**Instructions to follow:** Copy all the entries word for word, but omit the pictures.

(Stored data entries)
----------------

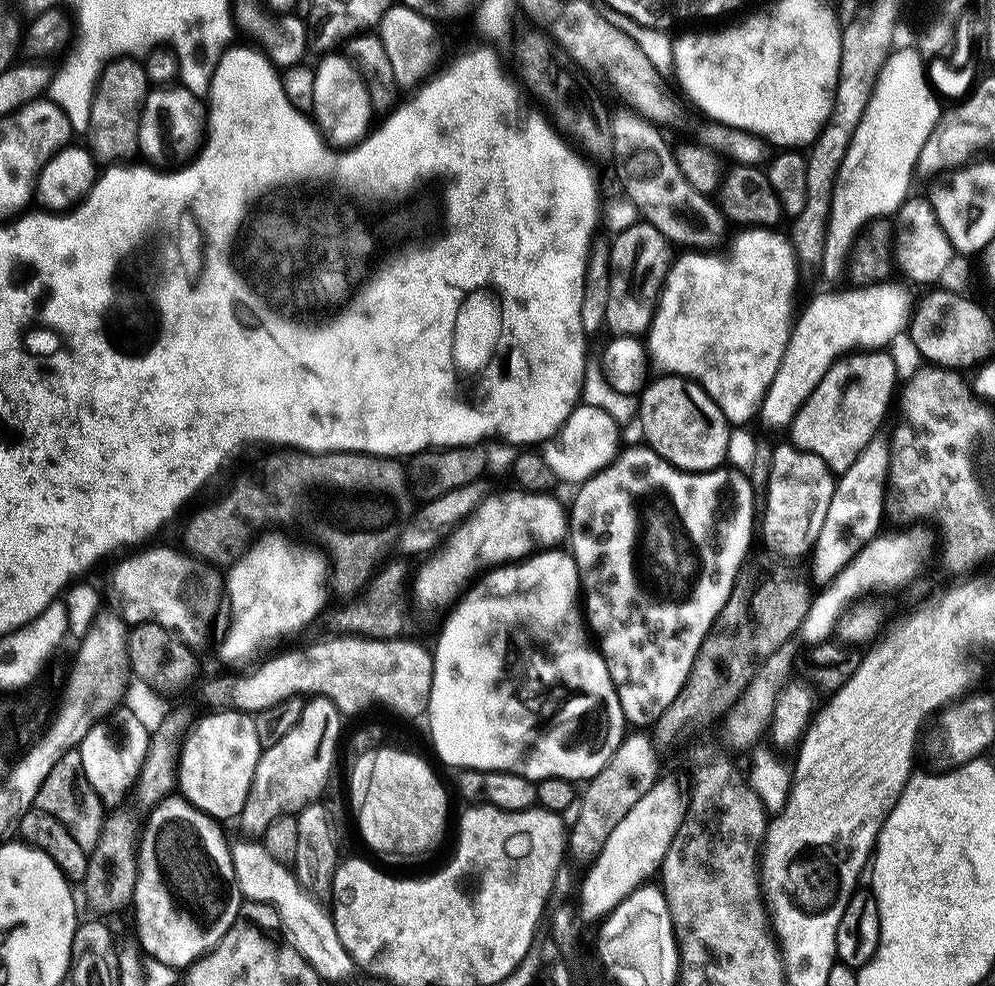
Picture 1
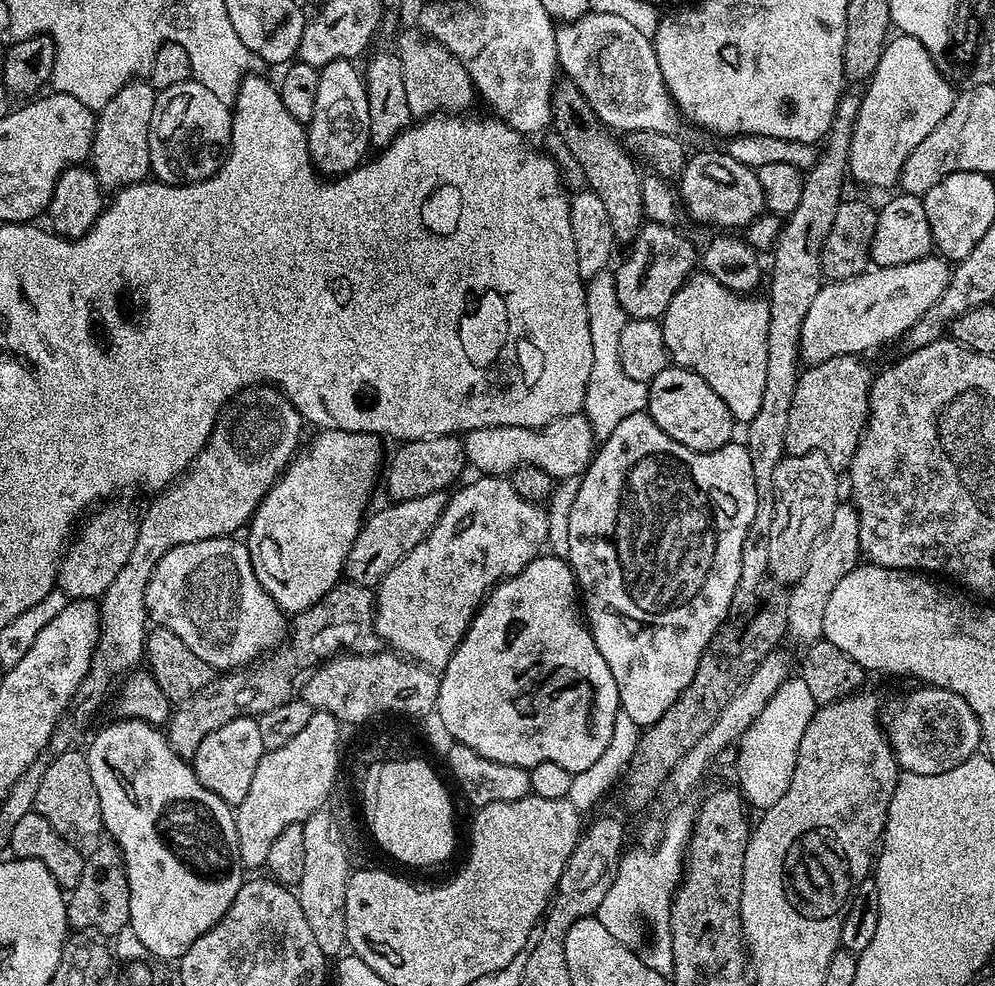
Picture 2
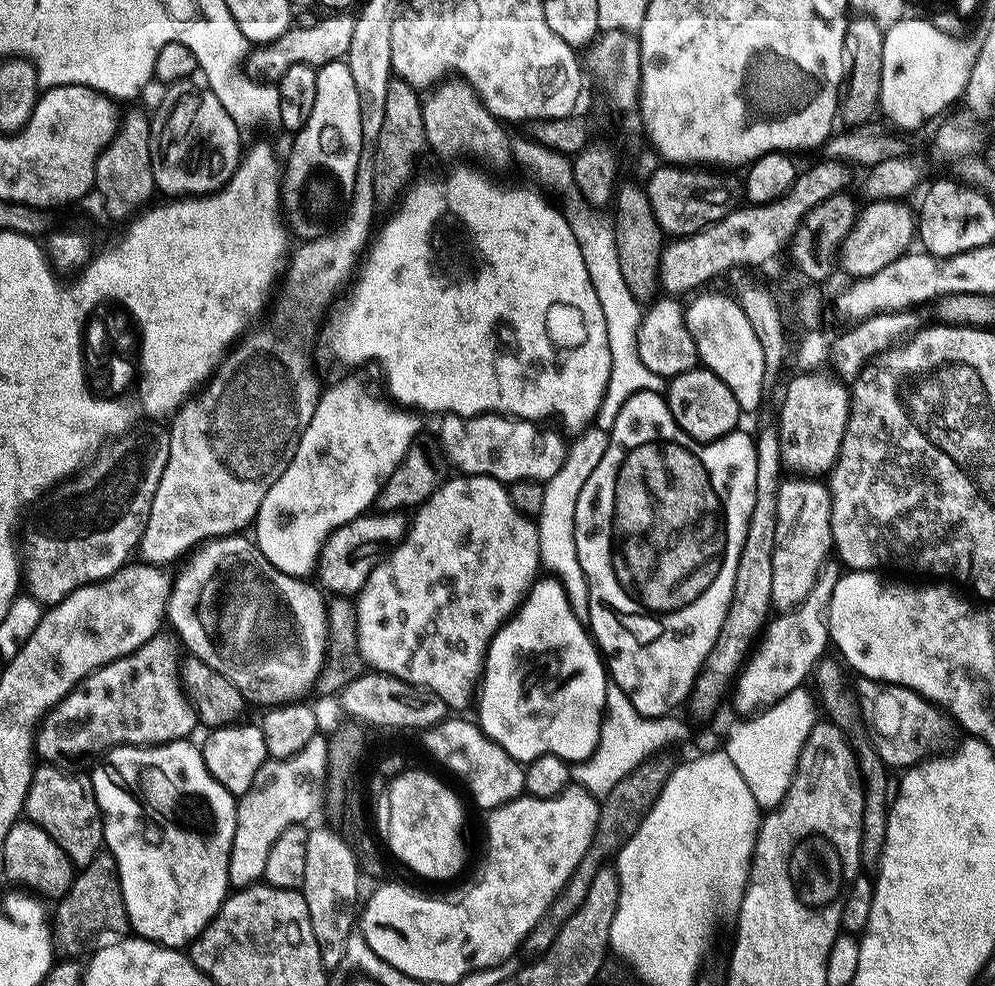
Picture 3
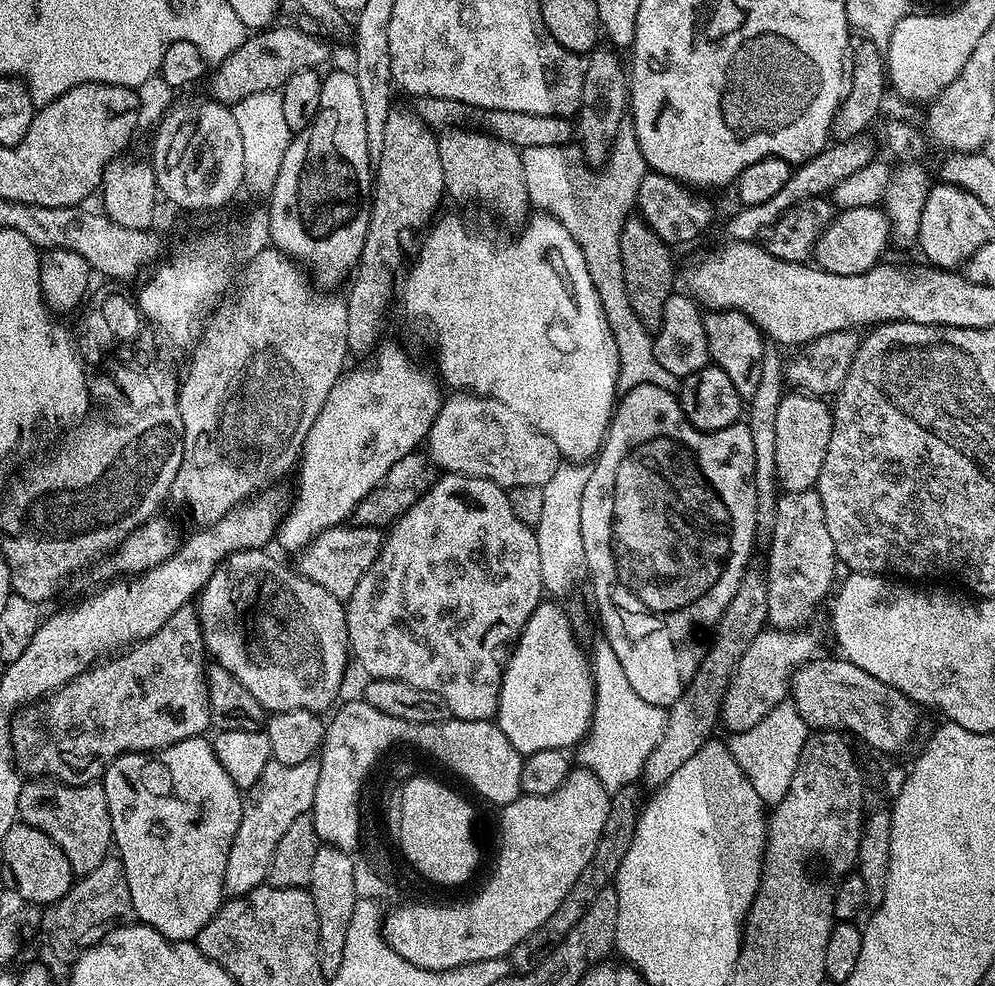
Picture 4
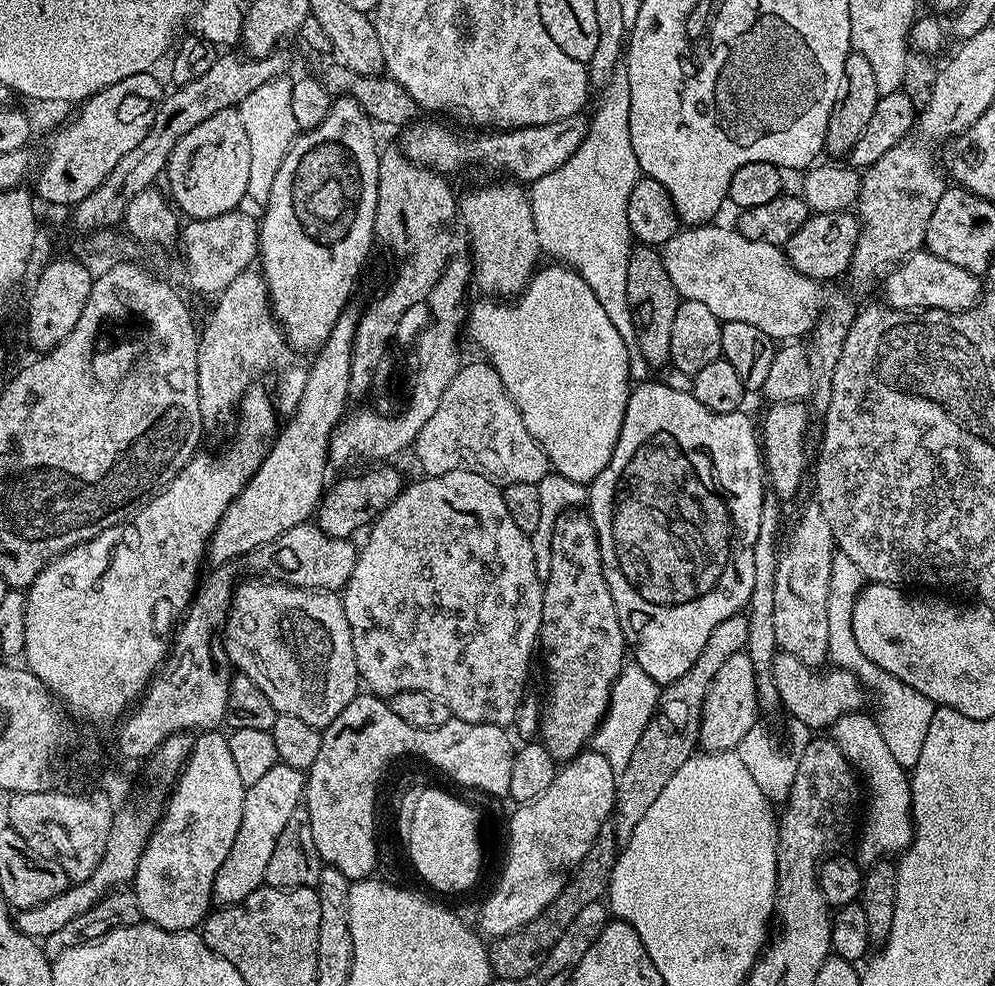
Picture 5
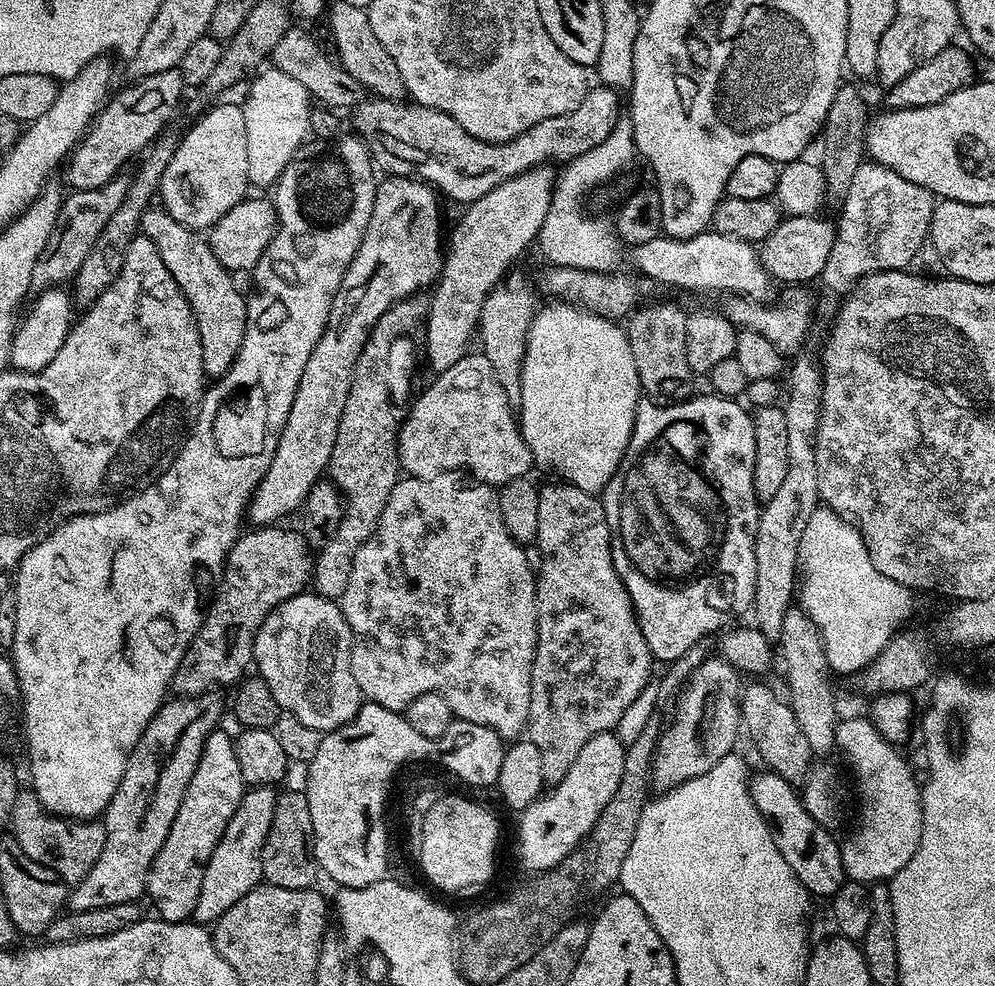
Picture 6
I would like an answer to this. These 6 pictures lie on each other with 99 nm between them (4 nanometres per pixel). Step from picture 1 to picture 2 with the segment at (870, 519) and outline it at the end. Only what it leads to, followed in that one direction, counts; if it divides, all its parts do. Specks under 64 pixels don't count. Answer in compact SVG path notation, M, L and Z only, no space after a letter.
M848 502L837 503L834 518L830 518L830 526L826 526L826 530L814 542L810 558L806 558L806 570L802 570L802 578L791 585L789 592L792 593L787 593L789 641L807 646L823 637L826 605L830 603L830 594L834 594L838 582L842 582L842 578L846 578L846 574L850 574L850 570L861 563L859 529L860 519L855 507Z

----------------

**Solution to the exercise:**
Picture 1
Picture 2
Picture 3
Picture 4
Picture 5
Picture 6
I would like an answer to this. These 6 pictures lie on each other with 99 nm between them (4 nanometres per pixel). Step from picture 1 to picture 2 with the segment at (870, 519) and outline it at the end. Only what it leads to, followed in that one direction, counts; if it divides, all its parts do. Specks under 64 pixels don't count. Answer in compact SVG path notation, M, L and Z only, no space after a letter.
M848 502L837 503L834 518L830 518L830 526L826 526L826 530L814 542L810 558L806 558L806 570L802 570L802 578L791 585L789 592L792 593L787 593L789 641L807 646L823 637L826 605L830 603L830 594L834 594L838 582L842 582L842 578L846 578L846 574L850 574L850 570L861 563L859 529L860 519L855 507Z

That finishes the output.